Son günlerde Marmara Denizi’nde meydana gelen küçük ölçekli depremler, olası büyük deprem tartışmalarını yeniden gündeme taşıdı. Deprem uzmanı Prof. Dr. Şener Üşümezsoy, “Adalar Fayı kırılacak” iddialarına karşı çıkarak dikkatleri Marmara Denizi’nin güneyine, Yalova açıklarına çekti. Üşümezsoy, asıl depremsel stresin Çınarcık-Esenköy-Bozburun hattında biriktiğini belirterek, Marmara depremi senaryolarına farklı bir bakış kazandırdı.


Son günlerde Marmara Denizi’nde meydana gelen küçük ölçekli depremler, olası büyük deprem tartışmalarını yeniden gündeme taşıdı. Deprem uzmanı Prof. Dr. Şener Üşümezsoy, “Adalar Fayı kırılacak” iddialarına karşı çıkarak dikkatleri Marmara Denizi’nin güneyine, Yalova açıklarına çekti. Üşümezsoy, asıl depremsel stresin Çınarcık-Esenköy-Bozburun hattında biriktiğini belirterek, Marmara depremi senaryolarına farklı bir bakış kazandırdı.
TGRT Haber’e konuşan Prof. Dr. Şener Üşümezsoy, uzun süredir tartışılan “Adalar Fayı kırılacak” iddiasına bilimsel temelli bir itiraz getirdi.
Üşümezsoy, 1999 Gölcük Depremi’nin ardından Marmara’nın kuzeyindeki enerji büyük ölçüde boşaldı, dolayısıyla yeni bir kırılmanın bu bölgede kısa vadede beklenmemesi gerektiğini vurguladı.
“Risk kuzeyde değil, güneyde. Enerji 1999 sonrası güneye aktı. Bu yüzden stres, Çınarcık – Esenköy – Bozburun hattında yoğunlaşıyor,” ifadelerini kullandı.
Tarihi depremleri hatırlatan Üşümezsoy, 1509, 1719, 1766, 1894 ve 1999 depremlerinin Marmara’daki fay sisteminde stres boşalımına neden olduğunu anlattı.
1894 İstanbul Depremi’nin, kuzeydeki Adalar Fayı üzerindeki gerilimi büyük ölçüde boşalttığını belirten uzman, “Doğudaki devamı ise 1999’da kırıldı. Burada kırılmış bir kemiğin, kaynamadan yeniden kırılamayacağını unutmamalıyız” dedi.
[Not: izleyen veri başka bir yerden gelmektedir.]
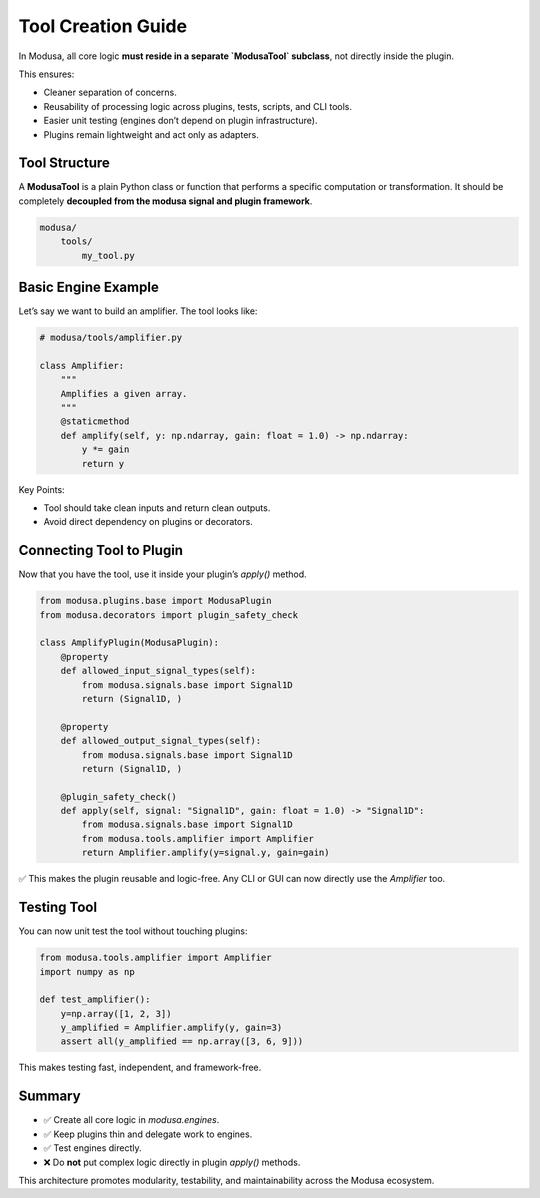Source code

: Tool Creation Guide
===================

In Modusa, all core logic **must reside in a separate `ModusaTool` subclass**, not directly inside the plugin.

This ensures:

- Cleaner separation of concerns.
- Reusability of processing logic across plugins, tests, scripts, and CLI tools.
- Easier unit testing (engines don’t depend on plugin infrastructure).
- Plugins remain lightweight and act only as adapters.

Tool Structure
--------------

A **ModusaTool** is a plain Python class or function that performs a specific computation or transformation. It should be completely **decoupled from the modusa signal and plugin framework**.

.. code-block::

    modusa/
        tools/
            my_tool.py


Basic Engine Example
--------------------

Let’s say we want to build an amplifier. The tool looks like:

.. code-block:: python

    # modusa/tools/amplifier.py

    class Amplifier:
        """
        Amplifies a given array.
        """
        @staticmethod
        def amplify(self, y: np.ndarray, gain: float = 1.0) -> np.ndarray:
            y *= gain
            return y

Key Points:

- Tool should take clean inputs and return clean outputs.
- Avoid direct dependency on plugins or decorators.


Connecting Tool to Plugin
-------------------------

Now that you have the tool, use it inside your plugin’s `apply()` method.

.. code-block:: python

    from modusa.plugins.base import ModusaPlugin
    from modusa.decorators import plugin_safety_check

    class AmplifyPlugin(ModusaPlugin):
        @property
        def allowed_input_signal_types(self):
            from modusa.signals.base import Signal1D
            return (Signal1D, )

        @property
        def allowed_output_signal_types(self):
            from modusa.signals.base import Signal1D
            return (Signal1D, )

        @plugin_safety_check()
        def apply(self, signal: "Signal1D", gain: float = 1.0) -> "Signal1D":
            from modusa.signals.base import Signal1D
            from modusa.tools.amplifier import Amplifier
            return Amplifier.amplify(y=signal.y, gain=gain)

✅ This makes the plugin reusable and logic-free. Any CLI or GUI can now directly use the `Amplifier` too.

Testing Tool
------------

You can now unit test the tool without touching plugins:

.. code-block:: python

    from modusa.tools.amplifier import Amplifier
    import numpy as np

    def test_amplifier():
        y=np.array([1, 2, 3])
        y_amplified = Amplifier.amplify(y, gain=3)
        assert all(y_amplified == np.array([3, 6, 9]))

This makes testing fast, independent, and framework-free.

Summary
-------

- ✅ Create all core logic in `modusa.engines`.
- ✅ Keep plugins thin and delegate work to engines.
- ✅ Test engines directly.
- ❌ Do **not** put complex logic directly in plugin `apply()` methods.

This architecture promotes modularity, testability, and maintainability across the Modusa ecosystem.
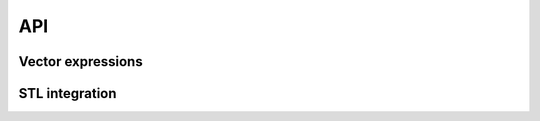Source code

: API
===

Vector expressions
------------------

.. doxygenstruct:: detail::expression_base
    :members:
    
.. doxygengroup:: Expressions 
    :members:

.. doxygenstruct:: detail::operation
    :members:

.. doxygenstruct:: detail::value
    :members:

.. doxygengroup:: ComponentNames
    :members:

STL integration
---------------

.. doxygenfunction:: std::operator<<
.. doxygenstruct:: std::hash< dd::vector< Scalar, Size > >
.. doxygengroup:: Iterators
Bu açıklama, Marmara’daki mevcut enerji birikiminin yönü konusunda farklı bir perspektif sunuyor.


Üşümezsoy’un değerlendirmesine göre, 17 Ağustos 1999 Gölcük Depremi sonrası bölgedeki gerilimin yönü değişti. Adalar Fayı üzerindeki stres büyük ölçüde boşaldı ve enerji Marmara Denizi’nin güneyine, Yalova açıklarına doğru aktı. Bu durum, özellikle Çınarcık, Esenköy ve Bozburun açıklarında yeni bir deprem potansiyelinin oluştuğuna işaret ediyor. “1999 depreminden sonra enerji transferi kuzeyden güneye doğru gerçekleşti. Bu nedenle Marmara’nın güneyi, özellikle Yalova açıkları dikkatle izlenmeli.” diye konuştu.
Şener Üşümezsoy’un açıklamaları, diğer deprem bilimciler tarafından da dikkatle takip ediliyor. Birçok uzman, Marmara Denizi’ndeki enerji birikiminin yönünü anlamanın, olası büyük deprem senaryolarında kritik öneme sahip olduğunu vurguluyor. Bu çerçevede, Yalova, Gemlik, Armutlu ve Bandırma hattı, olası sarsıntıların merkez üssü olarak öne çıkıyor.
Üşümezsoy’un uyarıları, özellikle Yalova ve çevresindeki yerel yönetimlerin ve vatandaşların deprem bilincini artırma gerekliliğini bir kez daha gündeme getirdi. Uzmanlar, bölgede bina dayanıklılık testlerinin yapılması, riskli yapı stokunun yenilenmesi ve yerel afet planlarının güncellenmesi gerektiğini hatırlatıyor.
Türkiye’nin önde gelen jeologlarından Prof. Dr. Şener Üşümezsoy, Marmara Fay Hattı üzerine yaptığı araştırmalarla tanınıyor. Üşümezsoy, geçmişte de “Kuzey Marmara’da değil, Güney Marmara’da stres birikiyor” tezini savunmuş ve bu görüşüyle bilim camiasında tartışma yaratmıştı.